Without the pictures, can you quote each line below exactly?

DATA BLOCK START

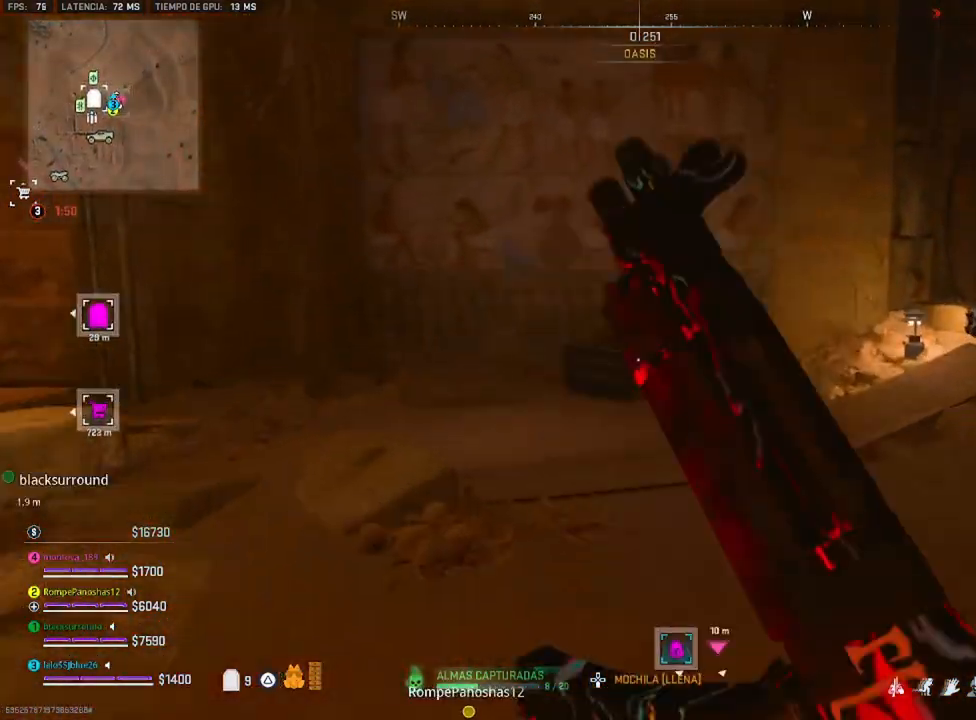
{"buttons": [], "left_stick": "up", "right_stick": "center", "events": [[83, "right_stick", "right"], [350, "right_stick", "center"]]}
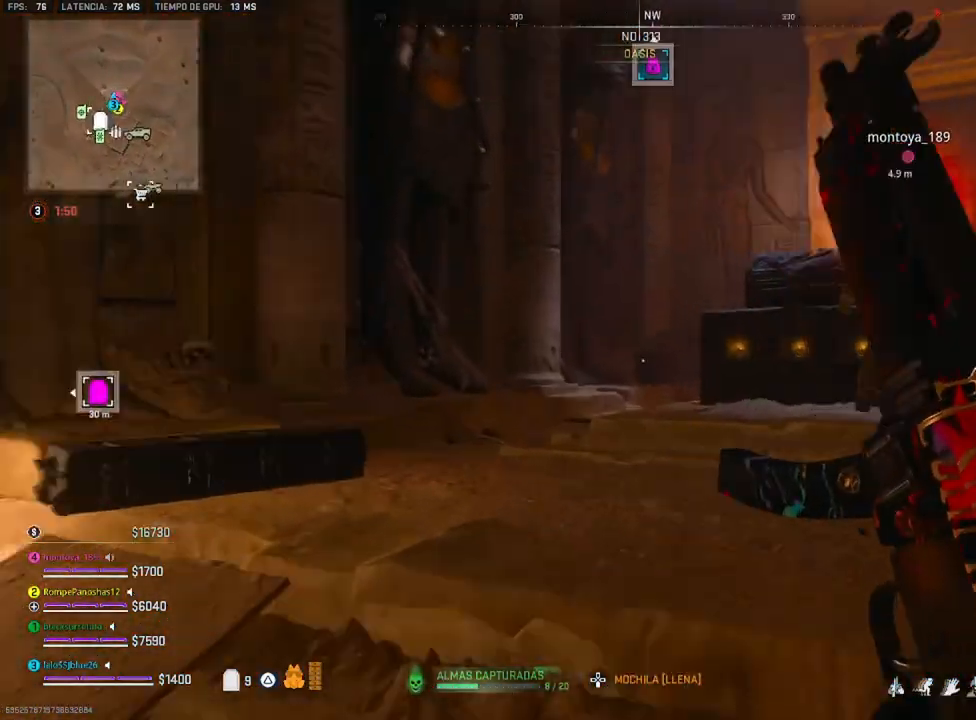
{"buttons": [], "left_stick": "up", "right_stick": "center", "events": [[16, "right_stick", "up-right"], [250, "right_stick", "center"]]}
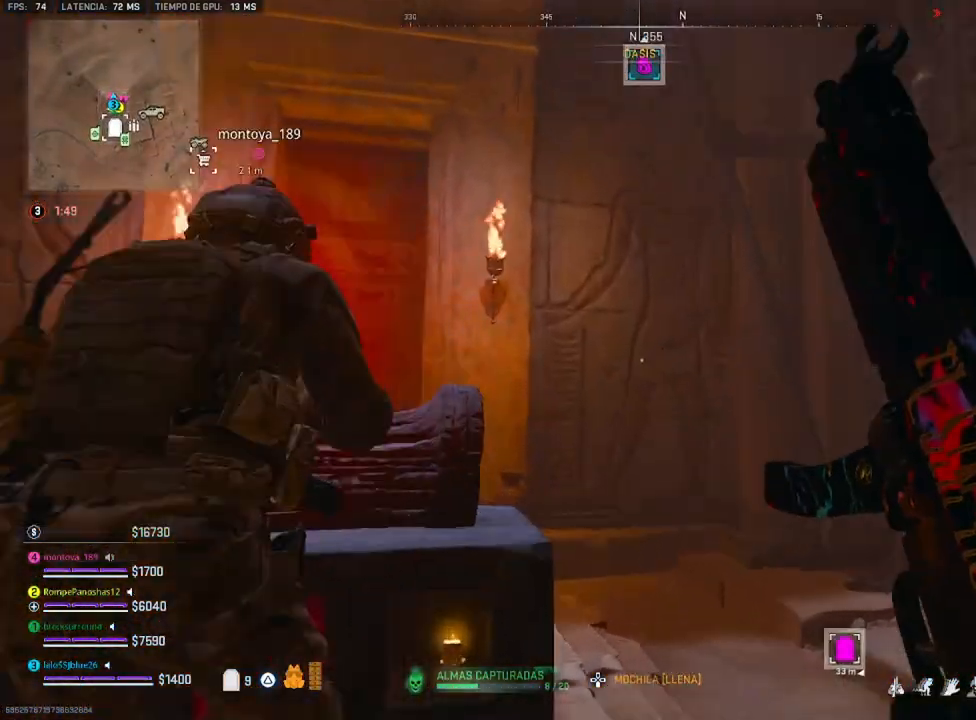
{"buttons": [], "left_stick": "center", "right_stick": "center", "events": [[183, "right_stick", "down-left"], [216, "left_stick", "right"], [383, "right_stick", "center"], [483, "left_stick", "center"]]}
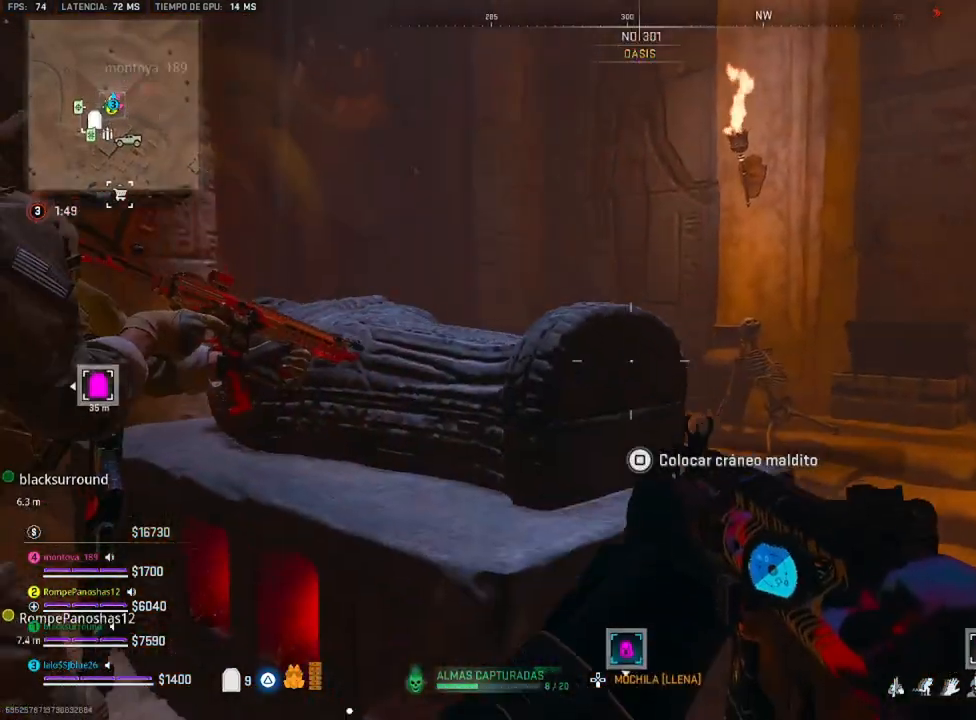
{"buttons": ["SQUARE"], "left_stick": "center", "right_stick": "center", "events": [[183, "left_stick", "left"], [350, "SQUARE", "down"], [350, "left_stick", "center"]]}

DATA BLOCK END

### EXERCISE OUTPUT
{"buttons": [], "left_stick": "up", "right_stick": "center", "events": [[83, "right_stick", "right"], [350, "right_stick", "center"]]}
{"buttons": [], "left_stick": "up", "right_stick": "center", "events": [[16, "right_stick", "up-right"], [250, "right_stick", "center"]]}
{"buttons": [], "left_stick": "center", "right_stick": "center", "events": [[183, "right_stick", "down-left"], [216, "left_stick", "right"], [383, "right_stick", "center"], [483, "left_stick", "center"]]}
{"buttons": ["SQUARE"], "left_stick": "center", "right_stick": "center", "events": [[183, "left_stick", "left"], [350, "SQUARE", "down"], [350, "left_stick", "center"]]}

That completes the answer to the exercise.